BROADWAY WORLD – Acclaimed singer, dancer and actress Dianna Agron makes her Café Carlyle debut, September 19-23.So far in her career, very few people have heard Dianna sing the kind of music she loves best. HeR Lower register calling, she will present songs typically sung by men. From Dylan and The Doors to The Kinks and The Zombies, Dianna will be paying tribute to some of finest male-fronted acts of the ’70s. By way of the hit TV show Glee, selling more than twelve million albums worldwide and tackling two major tours, she is no stranger to the stage. Having recently moved to New York, she is thrilled to bring her voice to the Café, something she feels cements her place in the city.
Performances will take place Tuesday – Saturday at 8:45pm; and Saturday at 10:45pm. Weekday pricing begins at $90 per person / Bar Seating: $75 / Premium Seating: $140. Weekend pricing begins at $110 per person / Bar Seating: $85 / Premium Seating: $160. Reservations can be made by phone at 212.744.1600 or online via Ticketweb. Café Carlyle is located in The Carlyle, A Rosewood Hotel (35 East 76th Street, at Madison Avenue).
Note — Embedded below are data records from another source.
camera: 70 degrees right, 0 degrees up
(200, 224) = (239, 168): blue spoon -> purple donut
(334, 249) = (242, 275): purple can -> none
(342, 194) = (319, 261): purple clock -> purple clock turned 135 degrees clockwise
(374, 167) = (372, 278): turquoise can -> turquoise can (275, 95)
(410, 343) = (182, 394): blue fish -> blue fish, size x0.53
About Café Carlyle at The Carlyle, A Rosewood Hotel
Originally opened in 1955, Café Carlyle is New York City’s bastion of classic cabaret entertainment, a place where audiences experience exceptional performers at close range in an exceedingly elegant setting. Since composer Richard Rodgers moved in as The Carlyle’s first tenant, music has been an essential part of The Carlyle experience. No place is that more evident than in the Café Carlyle.
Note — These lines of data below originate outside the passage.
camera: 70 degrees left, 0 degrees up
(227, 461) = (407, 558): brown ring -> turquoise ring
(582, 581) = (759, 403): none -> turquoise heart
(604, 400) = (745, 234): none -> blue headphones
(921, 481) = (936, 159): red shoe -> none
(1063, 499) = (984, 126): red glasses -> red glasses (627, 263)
Café Carlyle is known for talents including Woody Allen, who regularly appears on Monday evenings to play with thE Eddy Davis New Orleans jazz band. For three decades, Café Carlyle was synonymous with the legendary Bobby Short, who thrilled sell-out crowds for 36 years. His spirit lives on through the music at Café Carlyle.
Continuing the tradition of the 1930s supper club, Café Carlyle features original murals created by French artist Marcel Vertès, the Oscar-winning art director of the 1952 Moulin Rouge.